Mark Rosenblatt’s live action short, Ganef, explores the all too persistent phenomenon of Holocaust trauma as passed on from one generation to the next. It will be screened at the Manhattan Short Film Festival, which runs from September 23 to October 3.
Approximately 13 minutes in length, it unfolds in a house in London in 1962. Ruthie (Izabella Dziewanska), a little girl of about 10 years old, is playing by herself, twirling furiously and falling down in a heap on the floor.
As she watches Ruthie, Lynn (Sophie McShera), the cleaner, makes faces and runs after her playfully.
Ruthie’s mother, identified as Mrs. Hirth (Lydia Wilson), comes home, two shopping bags in hand. When Ruthie asks what’s inside, she refuses to answer. Consumed by curiosity, Ruthie asks again.
Mrs. Hirth, an attractive and stylishly-dressed woman, tells Ruthie a story about an incident during her childhood in Frankfurt. A German soldier, whom she describes in Yiddish as a ganef, or thief, barged into her family’s home and helped himself to some of their possessions. Mrs. Hirth is obviously referring to the Nazi era, when German Jews were persecuted and robbed.
If the soldier hadn’t known what was in the house, he would not have broken in and made off with his ill-gotten gains, says Mrs. Hirth, who has learned to be secretive. Hence, she prefers to remain silent about what she has just purchased and brought back home.
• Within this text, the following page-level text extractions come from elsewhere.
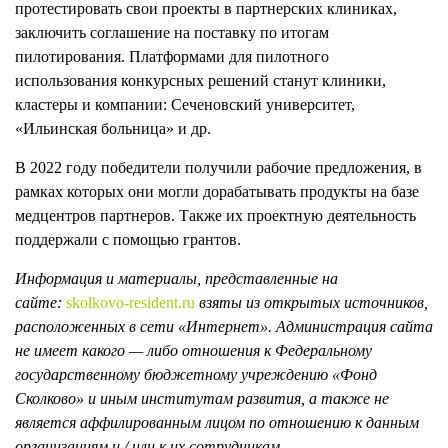
протестировать свои проекты в партнерских клиниках,
заключить соглашение на поставку по итогам
пилотирования. Платформами для пилотного
использования конкурсных решений станут клиники,
кластеры и компании: Сеченовский университет,
«Ильинская больница» и др.
В 2022 году победители получили рабочие предложения, в
рамках которых они могли дорабатывать продукты на базе
медцентров партнеров. Также их проектную деятельность
поддержали с помощью грантов.
Информация и материалы, представленные на
сайте:
skolkovo-resident.ru
взяты из открытых источников,
расположенных в сети «Интернет». Администрация сайта
не имеет какого — либо отношения к Федеральному
государственному бюджетному учреждению «Фонд
Сколково» и иным институтам развития, а также не
является аффилированным лицом по отношению к данным
организациям и / или к их сотрудникам.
It’s abundantly clear that Mrs. Hirth, a survivor of antisemitic persecution and the bearer of a Nazi tattoo on her arm, was profoundly affected by this searing experience in Frankfurt. And now, in post-war London, she is transmitting its psychological effects to Ruthie.
In the next scene, Ruthie catches Lynn stealing a bowl from the china cabinet. She tells her mother, and Mrs. Hirth has a conversation with Lynn behind closed doors.
Ruthie, in the following scene, Ruthie watches Lynn invading her mother’s privacy by trying on her fine clothes. Ruthie accuses her of being a “ganef” and a “thief.” Ruthie, having started off as a completely innocent girl playing in her parent’s house, has learned to be watchful and suspicious.
Rosenblatt, the director and writer of Ganef, is the grandson of Jews hounded out of Germany by the Nazis.
As he writes, “My maternal grandmother’s immediate family were German Jews, hid in Nazi Europe, narrowly avoided deportation and somehow survived, though a great many of their wider family were murdered. Listening to my grandmother’s gobsmacking tales of survival as a child at the dinner table on a Friday night filled me with horror, gratitude for being alive at all and fear of what the world was capable of. And, from a young age, I could sense my grandmother’s own inferiority complex. Even her constant reluctance to tell her amazing story, certain it was boring, revealed a sense of worthlessness so often bound up with the experience of survival.
“As I grew older, I became more attuned to the clues – tiny and, occasionally, tragically, huge – that kept revealing the lifelong, mental scarring of that generation. My grandmother crossed the road to avoid anyone in uniform, could never take a taxi, never truly recovered the confidence an education might have given her.
“So I was very aware that the war did not end in 1945. No matter how loved they were, no matter how their new lives in a new country offered them safety, what they went through haunted them every day of their lives. And I was also aware of how that sense of horror carried down to my own mother, how it manifested in her own ongoing determination to memorialize: to research and document her family’s experiences and to work tenaciously to set up national Holocaust memorial events.
“In Ganef, I wanted to explore that trauma in a complex way — how destructive and pernicious and self-perpetuating it could be. How trauma of this kind, whoever the victim, lives on beyond the short lifespans of news cycles, for lifetimes and for generations. How it can breed mistrust, some understandable, some irrational and unnecessarily divisive. How a parent who survived acute trauma might often try to protect their child from the world and only succeed in turning them against it.
“I also wanted to represent an experience I rarely see on screen: the private experience of survivors of persecution many years after the end of the persecution itself.”
In Ganef, Rosenblatt conveys this message.